Work instruction —
This task calls for copying every line in the data below that contains the word "libraries".

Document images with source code
Content starts

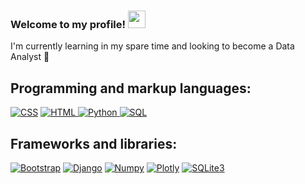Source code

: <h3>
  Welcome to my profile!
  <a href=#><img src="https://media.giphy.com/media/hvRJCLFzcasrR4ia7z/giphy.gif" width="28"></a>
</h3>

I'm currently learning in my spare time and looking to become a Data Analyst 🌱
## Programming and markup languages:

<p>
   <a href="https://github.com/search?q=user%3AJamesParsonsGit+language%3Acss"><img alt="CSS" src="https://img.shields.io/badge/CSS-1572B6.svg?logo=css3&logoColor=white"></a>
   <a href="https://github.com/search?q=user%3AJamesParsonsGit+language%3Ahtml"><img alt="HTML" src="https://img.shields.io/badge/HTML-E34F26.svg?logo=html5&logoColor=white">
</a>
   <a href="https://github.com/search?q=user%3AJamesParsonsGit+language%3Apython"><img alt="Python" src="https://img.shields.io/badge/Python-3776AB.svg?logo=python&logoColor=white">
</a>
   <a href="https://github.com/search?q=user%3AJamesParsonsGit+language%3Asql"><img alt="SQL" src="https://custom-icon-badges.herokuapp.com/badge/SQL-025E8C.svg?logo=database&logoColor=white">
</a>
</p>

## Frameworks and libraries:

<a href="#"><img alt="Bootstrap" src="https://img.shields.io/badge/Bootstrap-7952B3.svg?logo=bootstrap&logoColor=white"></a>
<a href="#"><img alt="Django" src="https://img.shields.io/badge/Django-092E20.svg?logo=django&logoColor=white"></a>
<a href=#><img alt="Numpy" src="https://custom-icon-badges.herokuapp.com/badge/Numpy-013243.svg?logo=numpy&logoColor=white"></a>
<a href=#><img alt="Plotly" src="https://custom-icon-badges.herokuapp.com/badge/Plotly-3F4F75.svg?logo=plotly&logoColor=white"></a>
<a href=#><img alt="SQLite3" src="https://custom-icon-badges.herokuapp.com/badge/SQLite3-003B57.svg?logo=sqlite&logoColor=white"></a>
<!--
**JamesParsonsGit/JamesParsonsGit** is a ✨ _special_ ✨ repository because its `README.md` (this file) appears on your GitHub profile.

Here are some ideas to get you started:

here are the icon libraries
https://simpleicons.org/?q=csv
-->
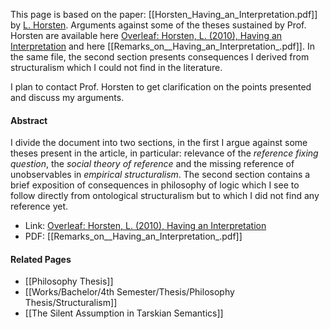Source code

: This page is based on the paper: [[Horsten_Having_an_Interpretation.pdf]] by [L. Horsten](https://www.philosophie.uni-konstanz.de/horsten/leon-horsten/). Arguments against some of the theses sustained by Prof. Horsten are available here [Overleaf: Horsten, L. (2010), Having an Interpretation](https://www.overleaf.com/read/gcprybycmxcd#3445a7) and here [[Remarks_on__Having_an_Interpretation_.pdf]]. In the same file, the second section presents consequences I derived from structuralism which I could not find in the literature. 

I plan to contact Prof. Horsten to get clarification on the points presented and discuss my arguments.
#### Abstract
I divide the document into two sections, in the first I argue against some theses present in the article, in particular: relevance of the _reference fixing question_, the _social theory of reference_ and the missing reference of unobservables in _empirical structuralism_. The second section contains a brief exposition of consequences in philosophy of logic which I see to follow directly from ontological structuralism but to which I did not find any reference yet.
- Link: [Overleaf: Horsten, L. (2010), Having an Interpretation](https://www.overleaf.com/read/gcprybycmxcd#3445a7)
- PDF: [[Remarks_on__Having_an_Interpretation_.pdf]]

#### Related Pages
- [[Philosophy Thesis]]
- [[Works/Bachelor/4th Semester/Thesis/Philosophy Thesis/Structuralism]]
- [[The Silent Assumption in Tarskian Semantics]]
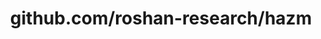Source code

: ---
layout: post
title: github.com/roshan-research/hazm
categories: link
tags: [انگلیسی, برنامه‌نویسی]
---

Content ends

Answer space —
## Frameworks and libraries:
here are the icon libraries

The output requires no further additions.